> **THE DATA**:
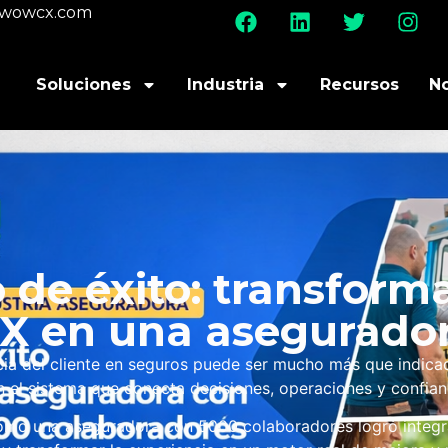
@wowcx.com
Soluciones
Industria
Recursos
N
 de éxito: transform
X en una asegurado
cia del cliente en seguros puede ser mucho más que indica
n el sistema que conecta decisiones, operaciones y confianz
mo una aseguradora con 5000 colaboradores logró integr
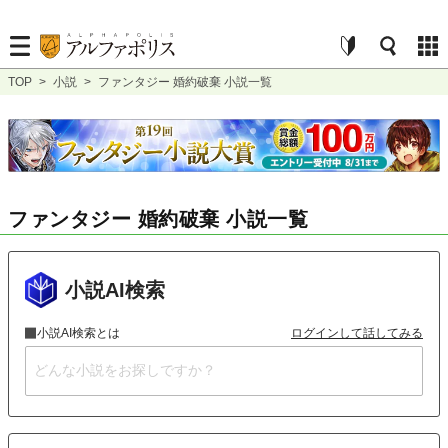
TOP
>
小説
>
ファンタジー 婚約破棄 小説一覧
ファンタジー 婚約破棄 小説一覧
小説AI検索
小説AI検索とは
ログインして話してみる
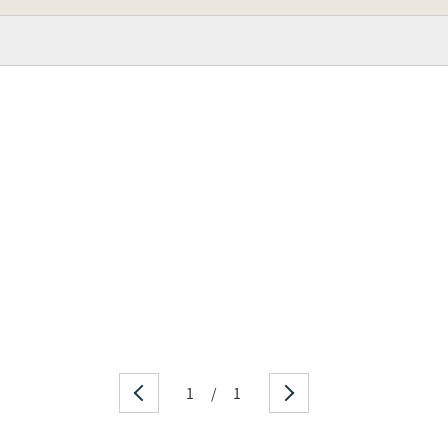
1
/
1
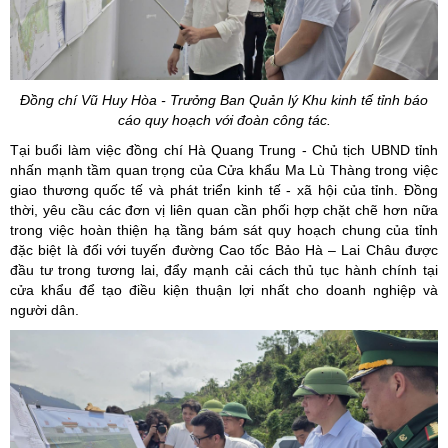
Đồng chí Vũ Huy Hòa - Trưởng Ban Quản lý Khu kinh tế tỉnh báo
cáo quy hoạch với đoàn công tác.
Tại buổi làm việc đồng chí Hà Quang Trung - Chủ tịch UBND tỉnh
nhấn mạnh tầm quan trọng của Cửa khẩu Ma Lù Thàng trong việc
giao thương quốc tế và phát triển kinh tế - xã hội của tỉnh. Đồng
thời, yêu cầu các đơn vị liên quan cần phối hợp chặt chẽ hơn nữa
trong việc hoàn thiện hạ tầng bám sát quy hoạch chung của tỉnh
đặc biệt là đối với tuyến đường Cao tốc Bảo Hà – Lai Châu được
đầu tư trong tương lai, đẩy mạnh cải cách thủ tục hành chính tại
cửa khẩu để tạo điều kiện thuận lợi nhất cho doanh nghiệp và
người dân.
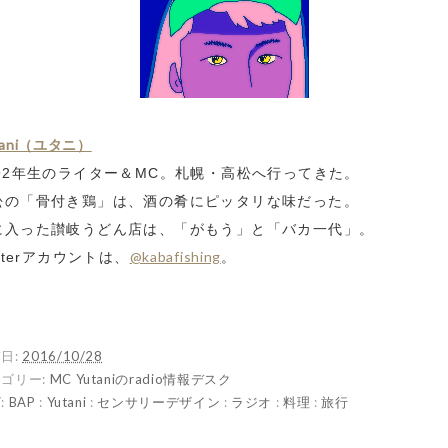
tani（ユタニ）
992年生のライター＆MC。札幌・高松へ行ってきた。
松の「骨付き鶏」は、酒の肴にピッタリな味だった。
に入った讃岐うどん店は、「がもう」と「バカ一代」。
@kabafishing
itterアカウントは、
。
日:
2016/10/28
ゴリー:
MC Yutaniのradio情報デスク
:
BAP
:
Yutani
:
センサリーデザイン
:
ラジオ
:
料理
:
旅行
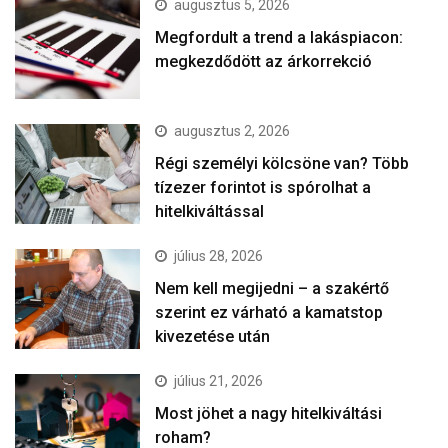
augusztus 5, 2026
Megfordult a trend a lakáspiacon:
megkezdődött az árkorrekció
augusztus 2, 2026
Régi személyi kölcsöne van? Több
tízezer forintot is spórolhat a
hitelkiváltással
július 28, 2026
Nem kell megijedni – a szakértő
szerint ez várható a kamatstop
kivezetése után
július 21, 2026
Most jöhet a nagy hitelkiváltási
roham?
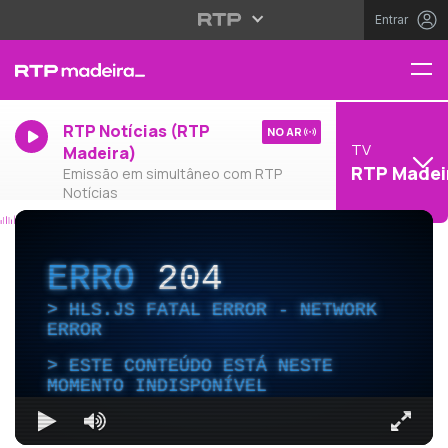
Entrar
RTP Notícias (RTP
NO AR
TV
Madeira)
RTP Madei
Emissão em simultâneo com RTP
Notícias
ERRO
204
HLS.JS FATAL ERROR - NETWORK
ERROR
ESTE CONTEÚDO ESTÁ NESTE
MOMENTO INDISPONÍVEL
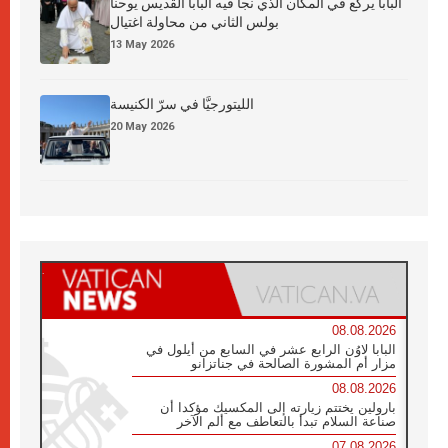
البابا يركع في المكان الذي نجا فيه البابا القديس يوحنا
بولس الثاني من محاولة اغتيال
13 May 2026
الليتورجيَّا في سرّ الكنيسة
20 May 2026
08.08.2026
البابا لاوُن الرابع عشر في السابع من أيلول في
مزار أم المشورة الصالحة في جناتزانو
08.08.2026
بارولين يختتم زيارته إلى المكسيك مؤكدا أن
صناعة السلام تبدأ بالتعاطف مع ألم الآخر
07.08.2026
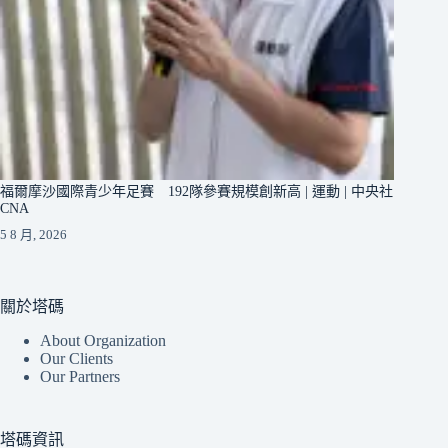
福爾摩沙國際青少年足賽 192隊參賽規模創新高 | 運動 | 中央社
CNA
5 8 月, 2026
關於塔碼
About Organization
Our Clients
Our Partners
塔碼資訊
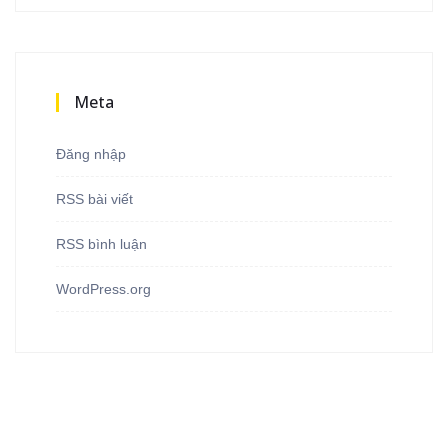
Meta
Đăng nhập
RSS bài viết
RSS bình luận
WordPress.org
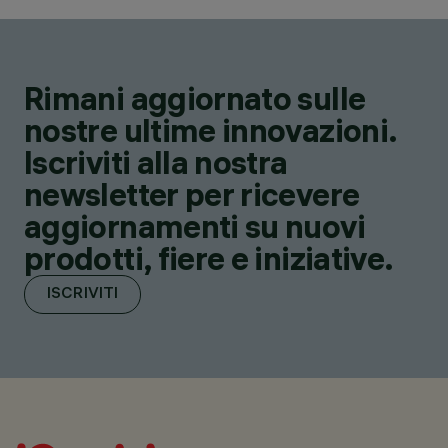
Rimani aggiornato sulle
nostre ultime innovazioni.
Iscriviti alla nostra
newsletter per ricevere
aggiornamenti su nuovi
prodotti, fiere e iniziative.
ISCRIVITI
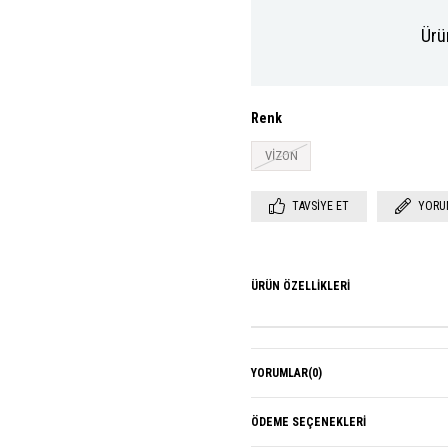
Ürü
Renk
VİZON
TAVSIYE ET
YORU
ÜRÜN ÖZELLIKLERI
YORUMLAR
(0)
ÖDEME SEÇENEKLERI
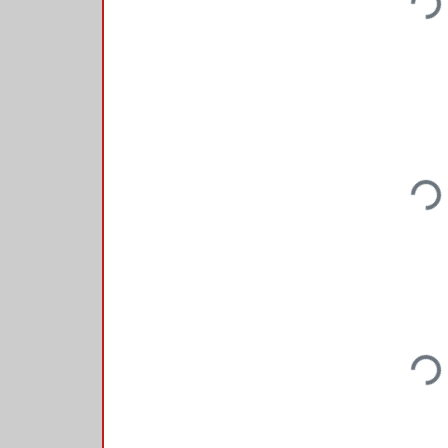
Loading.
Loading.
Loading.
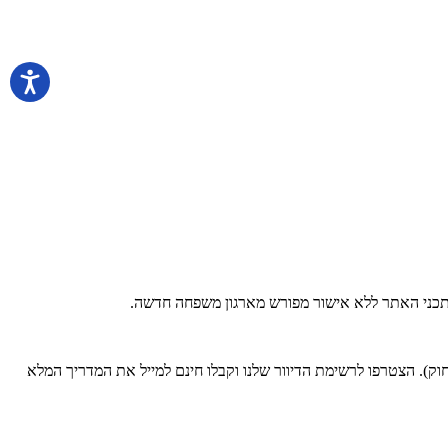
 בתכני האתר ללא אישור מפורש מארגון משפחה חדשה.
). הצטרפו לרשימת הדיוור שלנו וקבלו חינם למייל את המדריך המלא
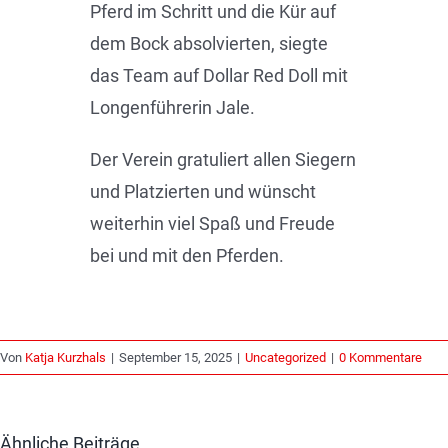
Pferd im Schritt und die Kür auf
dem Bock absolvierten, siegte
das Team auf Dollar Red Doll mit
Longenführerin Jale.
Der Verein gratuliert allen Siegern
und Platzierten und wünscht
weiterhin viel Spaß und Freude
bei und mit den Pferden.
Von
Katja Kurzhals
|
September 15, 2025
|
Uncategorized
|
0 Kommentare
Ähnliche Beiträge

> **EXERCISE BRIEF**: From the records above, copy out each line that contains the word "tỉnh".

> **ANSWER TO THE EXERCISE**:
Đồng chí Vũ Huy Hòa - Trưởng Ban Quản lý Khu kinh tế tỉnh báo
Tại buổi làm việc đồng chí Hà Quang Trung - Chủ tịch UBND tỉnh
giao thương quốc tế và phát triển kinh tế - xã hội của tỉnh. Đồng
trong việc hoàn thiện hạ tầng bám sát quy hoạch chung của tỉnh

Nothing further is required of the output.